PRACTICANTES TÉCNICOS

Es sabido que los colegios técnicos del país se diferencian de los demás porque brindan a los estudiantes la oportunidad  de obtener un técnico medio en ciertas áreas técnicas, valga la redundancia, que varían de institución en institución.

Para obtener este técnico medio los estudiantes deben cumplir con ciertos requisitos entre los que están aprobar décimo, undécimo y duodécimo año tanto a nivel académico como técnico, aprobar el examen de peritaje que se lleva acabo al finalizar duodécimo año y cumplir con una práctica profesional  supervisada en la que deben poner en evidencia el conocimiento adquirido.

Dicha práctica consta de 320 horas y puede ser llevada a cabo en un sin número de empresas tanto públicas como privadas, que abran sus puertas a la institución. Los estudiantes aprueban con una nota mínima de 70, que será asignada por su tutor.

Este 2019 CorpoSarchí abrió sus puertas para recibir en sus instalaciones un grupo de estudiantes del C.T.P Francisco J. Orlich B. con el fin de permitirles realizar la práctica profesional; en este caso de las especialidades de informática en soporte e informática en redes.

Los estudiantes fueron sometidos a una entrevista individual con el objetivo de encontrar los perfiles adecuados para la empresa, de la cual se escogió un grupo de 8 jóvenes, 5 pertenecientes a la especialidad de informática en redes y 3 a informática en soporte, estos jóvenes se integraron al equipo de CorpoSarchÍ para realizar distintas tareas dentro del área de la informática y fuera de esta, con el fin de reforzar los conocimientos adquiridos en su especialidad y adquirir nuevo conocimiento y habilidades en el ámbito laboral.

Las actividades se distribuyeron rotando a los practicantes en las distintas áreas, diseño, fotografía, soporte informático, asistente de bodega, administración de base de datos, asistente del departamento de ventas, asistente en el área de contabilidad, entre otras, para que así estos aprendan a desenvolverse en diversos campos del mercado laboral, fortaleciendo no solo sus habilidades técnicas sino también sus habilidades blandas.

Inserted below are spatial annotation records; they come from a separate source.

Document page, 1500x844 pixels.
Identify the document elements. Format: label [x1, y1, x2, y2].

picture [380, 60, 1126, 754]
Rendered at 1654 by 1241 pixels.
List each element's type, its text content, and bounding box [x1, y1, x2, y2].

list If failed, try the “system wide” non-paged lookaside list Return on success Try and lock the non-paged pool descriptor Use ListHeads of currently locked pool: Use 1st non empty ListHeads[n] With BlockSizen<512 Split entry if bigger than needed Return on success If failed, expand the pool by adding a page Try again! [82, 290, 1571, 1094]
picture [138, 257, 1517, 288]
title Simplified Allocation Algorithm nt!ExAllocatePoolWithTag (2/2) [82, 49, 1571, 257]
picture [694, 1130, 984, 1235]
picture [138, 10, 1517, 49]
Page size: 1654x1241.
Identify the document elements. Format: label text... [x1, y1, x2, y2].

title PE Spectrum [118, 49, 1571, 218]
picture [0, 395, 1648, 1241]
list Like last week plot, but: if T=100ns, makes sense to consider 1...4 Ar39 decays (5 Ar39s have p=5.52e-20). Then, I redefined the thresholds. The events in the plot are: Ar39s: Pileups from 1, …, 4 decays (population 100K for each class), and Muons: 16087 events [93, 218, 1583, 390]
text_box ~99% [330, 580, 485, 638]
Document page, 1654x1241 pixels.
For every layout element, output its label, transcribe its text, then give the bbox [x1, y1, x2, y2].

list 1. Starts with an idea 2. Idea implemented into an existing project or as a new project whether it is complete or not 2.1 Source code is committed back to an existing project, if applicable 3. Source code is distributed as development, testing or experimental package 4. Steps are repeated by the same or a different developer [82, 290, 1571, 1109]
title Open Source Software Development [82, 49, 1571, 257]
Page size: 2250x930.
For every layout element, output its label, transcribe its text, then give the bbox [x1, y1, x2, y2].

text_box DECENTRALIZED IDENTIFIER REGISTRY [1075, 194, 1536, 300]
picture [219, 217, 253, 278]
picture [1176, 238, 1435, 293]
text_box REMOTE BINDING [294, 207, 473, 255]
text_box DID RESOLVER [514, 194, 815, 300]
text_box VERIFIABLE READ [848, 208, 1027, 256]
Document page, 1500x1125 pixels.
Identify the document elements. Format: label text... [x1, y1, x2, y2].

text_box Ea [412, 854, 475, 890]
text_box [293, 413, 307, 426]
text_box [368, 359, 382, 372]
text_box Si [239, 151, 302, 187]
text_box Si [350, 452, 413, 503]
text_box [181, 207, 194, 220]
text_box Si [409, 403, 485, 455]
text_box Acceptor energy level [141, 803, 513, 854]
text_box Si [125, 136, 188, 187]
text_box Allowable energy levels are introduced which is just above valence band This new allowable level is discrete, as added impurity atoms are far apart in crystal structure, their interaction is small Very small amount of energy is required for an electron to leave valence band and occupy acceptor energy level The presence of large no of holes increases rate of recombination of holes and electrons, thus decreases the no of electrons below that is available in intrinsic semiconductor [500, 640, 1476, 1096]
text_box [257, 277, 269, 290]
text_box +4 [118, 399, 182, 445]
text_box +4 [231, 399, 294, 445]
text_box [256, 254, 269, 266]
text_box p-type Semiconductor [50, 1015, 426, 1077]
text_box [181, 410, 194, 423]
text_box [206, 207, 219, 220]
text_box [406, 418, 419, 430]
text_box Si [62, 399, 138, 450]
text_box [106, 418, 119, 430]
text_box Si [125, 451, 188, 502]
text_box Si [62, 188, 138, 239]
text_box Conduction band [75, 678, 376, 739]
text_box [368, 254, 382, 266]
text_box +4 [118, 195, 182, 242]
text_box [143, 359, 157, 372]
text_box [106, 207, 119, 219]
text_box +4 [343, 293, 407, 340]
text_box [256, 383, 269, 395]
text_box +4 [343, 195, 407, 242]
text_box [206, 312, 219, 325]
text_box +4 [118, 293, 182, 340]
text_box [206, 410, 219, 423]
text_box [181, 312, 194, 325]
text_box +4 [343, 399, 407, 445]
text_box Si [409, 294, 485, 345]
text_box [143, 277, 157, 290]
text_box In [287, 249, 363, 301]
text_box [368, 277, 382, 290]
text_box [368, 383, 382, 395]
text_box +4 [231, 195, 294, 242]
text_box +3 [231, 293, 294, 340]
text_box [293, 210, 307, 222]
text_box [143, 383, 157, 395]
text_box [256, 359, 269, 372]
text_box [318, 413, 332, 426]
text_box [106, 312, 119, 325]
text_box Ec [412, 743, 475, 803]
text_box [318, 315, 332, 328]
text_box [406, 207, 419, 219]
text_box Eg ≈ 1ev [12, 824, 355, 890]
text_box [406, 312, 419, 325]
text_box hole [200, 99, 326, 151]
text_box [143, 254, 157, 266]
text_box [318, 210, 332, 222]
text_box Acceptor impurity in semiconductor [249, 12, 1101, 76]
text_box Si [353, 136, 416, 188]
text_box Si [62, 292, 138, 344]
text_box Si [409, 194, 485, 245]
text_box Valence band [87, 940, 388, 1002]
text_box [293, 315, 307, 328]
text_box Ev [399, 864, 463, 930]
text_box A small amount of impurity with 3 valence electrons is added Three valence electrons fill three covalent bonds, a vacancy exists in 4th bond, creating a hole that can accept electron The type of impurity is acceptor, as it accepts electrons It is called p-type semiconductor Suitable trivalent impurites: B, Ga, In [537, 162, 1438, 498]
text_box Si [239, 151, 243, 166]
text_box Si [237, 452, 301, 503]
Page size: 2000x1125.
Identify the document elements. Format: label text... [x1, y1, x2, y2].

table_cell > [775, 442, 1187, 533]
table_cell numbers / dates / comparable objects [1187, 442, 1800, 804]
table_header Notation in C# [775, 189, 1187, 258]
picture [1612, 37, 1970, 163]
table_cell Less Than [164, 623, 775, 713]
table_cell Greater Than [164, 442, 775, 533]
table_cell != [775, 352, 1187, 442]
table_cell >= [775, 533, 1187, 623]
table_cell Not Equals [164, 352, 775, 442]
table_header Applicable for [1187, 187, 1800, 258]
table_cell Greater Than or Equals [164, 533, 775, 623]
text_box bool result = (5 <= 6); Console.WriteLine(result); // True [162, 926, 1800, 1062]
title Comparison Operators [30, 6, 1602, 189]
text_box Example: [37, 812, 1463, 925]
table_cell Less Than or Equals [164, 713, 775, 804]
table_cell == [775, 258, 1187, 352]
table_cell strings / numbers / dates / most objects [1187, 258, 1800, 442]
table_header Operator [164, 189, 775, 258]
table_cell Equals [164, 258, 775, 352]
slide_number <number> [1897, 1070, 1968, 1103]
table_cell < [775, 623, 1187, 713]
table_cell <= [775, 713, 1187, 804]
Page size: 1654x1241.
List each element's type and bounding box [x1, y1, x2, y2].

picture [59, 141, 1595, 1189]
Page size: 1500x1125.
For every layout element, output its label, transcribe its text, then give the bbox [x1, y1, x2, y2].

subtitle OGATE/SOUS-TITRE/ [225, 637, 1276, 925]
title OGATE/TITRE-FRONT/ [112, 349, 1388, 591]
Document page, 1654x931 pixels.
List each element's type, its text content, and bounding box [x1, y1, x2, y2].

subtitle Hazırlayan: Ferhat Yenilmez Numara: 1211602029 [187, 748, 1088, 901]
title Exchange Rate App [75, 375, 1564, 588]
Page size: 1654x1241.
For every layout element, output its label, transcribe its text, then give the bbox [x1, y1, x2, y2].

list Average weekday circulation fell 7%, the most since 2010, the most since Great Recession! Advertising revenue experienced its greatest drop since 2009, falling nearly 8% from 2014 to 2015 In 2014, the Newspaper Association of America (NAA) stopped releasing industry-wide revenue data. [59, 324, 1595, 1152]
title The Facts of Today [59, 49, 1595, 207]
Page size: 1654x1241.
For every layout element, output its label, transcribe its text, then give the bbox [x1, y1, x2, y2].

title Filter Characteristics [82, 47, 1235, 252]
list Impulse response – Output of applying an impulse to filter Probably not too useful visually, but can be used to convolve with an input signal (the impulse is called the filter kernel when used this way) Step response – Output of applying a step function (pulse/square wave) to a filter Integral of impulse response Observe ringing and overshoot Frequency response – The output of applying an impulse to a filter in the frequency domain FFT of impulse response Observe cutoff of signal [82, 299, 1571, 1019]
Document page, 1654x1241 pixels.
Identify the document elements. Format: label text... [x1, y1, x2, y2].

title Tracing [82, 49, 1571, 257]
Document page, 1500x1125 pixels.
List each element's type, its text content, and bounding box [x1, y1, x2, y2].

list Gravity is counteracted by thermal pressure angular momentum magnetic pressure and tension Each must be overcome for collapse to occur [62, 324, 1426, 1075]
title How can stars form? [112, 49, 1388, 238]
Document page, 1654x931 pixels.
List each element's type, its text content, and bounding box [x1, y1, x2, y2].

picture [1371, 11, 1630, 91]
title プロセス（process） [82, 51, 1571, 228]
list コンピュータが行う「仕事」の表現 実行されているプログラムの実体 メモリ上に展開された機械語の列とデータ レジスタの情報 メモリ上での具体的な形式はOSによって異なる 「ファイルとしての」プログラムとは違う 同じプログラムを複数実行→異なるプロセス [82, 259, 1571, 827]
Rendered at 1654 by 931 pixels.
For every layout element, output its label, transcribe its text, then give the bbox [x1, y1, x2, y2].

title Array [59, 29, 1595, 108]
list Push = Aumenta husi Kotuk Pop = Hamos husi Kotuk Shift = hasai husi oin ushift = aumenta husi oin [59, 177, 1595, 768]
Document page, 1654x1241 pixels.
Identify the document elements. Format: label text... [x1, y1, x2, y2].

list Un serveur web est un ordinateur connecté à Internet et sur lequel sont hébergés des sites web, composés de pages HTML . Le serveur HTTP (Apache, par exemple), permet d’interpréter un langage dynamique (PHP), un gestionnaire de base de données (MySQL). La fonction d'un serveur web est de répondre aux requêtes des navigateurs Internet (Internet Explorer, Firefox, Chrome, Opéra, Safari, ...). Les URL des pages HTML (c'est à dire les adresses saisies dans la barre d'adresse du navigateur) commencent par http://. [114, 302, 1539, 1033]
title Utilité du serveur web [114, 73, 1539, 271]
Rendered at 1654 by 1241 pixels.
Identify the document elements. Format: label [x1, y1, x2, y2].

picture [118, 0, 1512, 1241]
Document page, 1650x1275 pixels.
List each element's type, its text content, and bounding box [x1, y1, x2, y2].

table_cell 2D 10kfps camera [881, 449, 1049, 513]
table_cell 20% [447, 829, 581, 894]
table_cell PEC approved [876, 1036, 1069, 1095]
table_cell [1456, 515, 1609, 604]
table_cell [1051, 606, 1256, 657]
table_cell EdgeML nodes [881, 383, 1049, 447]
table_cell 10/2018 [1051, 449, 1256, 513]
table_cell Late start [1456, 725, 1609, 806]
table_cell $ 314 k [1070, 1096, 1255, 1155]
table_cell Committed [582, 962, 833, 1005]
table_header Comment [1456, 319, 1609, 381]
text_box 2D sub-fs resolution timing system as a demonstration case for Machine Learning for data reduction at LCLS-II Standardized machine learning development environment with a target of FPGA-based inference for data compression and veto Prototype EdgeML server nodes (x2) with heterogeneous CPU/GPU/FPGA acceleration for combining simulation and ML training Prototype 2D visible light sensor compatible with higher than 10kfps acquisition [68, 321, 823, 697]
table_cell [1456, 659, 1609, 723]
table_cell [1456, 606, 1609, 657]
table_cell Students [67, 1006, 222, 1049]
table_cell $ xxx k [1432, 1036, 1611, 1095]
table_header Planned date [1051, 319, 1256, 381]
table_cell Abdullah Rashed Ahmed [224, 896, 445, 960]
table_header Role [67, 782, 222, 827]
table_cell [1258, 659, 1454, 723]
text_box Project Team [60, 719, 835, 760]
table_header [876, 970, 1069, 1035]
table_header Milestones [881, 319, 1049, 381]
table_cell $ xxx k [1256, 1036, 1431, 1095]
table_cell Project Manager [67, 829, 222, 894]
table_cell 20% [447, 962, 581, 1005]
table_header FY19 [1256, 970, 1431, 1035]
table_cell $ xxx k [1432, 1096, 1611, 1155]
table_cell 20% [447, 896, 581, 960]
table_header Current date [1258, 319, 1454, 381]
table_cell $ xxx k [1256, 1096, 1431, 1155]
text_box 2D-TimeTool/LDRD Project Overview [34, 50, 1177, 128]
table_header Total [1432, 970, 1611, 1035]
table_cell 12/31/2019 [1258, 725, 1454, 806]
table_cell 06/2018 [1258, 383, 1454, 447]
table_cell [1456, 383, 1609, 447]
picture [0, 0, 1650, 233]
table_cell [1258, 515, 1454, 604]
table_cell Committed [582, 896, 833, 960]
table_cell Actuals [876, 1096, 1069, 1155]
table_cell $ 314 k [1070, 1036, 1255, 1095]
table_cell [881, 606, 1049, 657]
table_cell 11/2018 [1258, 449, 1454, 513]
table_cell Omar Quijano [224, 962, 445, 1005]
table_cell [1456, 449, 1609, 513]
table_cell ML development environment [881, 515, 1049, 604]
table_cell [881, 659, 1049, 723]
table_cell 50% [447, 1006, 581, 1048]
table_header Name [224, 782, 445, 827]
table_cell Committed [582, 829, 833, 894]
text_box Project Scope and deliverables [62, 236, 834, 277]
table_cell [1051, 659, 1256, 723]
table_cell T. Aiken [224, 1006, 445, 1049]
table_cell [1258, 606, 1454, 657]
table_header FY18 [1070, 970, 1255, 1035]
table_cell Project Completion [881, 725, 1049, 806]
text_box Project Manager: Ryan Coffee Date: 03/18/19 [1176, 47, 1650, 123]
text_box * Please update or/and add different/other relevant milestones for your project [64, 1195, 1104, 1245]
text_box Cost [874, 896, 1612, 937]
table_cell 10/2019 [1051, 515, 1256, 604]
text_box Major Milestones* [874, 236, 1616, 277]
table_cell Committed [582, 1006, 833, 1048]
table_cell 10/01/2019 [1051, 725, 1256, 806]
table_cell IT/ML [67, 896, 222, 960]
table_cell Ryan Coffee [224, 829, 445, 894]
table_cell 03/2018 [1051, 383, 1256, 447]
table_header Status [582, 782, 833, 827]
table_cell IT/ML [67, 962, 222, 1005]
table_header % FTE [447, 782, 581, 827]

Este fue un intercambio de experiencia entre las partes, ya que mientras los practicantes mejoraban y adquirían nuevas destrezas, la empresa se benefició de sus múltiples labores que significaron un gran apoyo para desarrollar y finalizar los proyectos de la empresa, siendo sin duda alguna una vivencia grata tanto para la empresa como para los estudiantes y su institución de proveniencia, que cabe mencionar resultó muy agradecida por la oportunidad brindada a parte de sus estudiantes de último año.

Esta travesía la enfrentaron gracias al apoyo y guía del jefe del departamento de diseño, fotografía y soporte informático quien fue su tutor durante este periodo.

Además de lo previamente dicho, los practicantes desarrollaron lazos fraternales con sus compañeros de trabajo de diferentes rangos de edad, haciendo muy emotiva la estadía de estos durante los dos meses de práctica.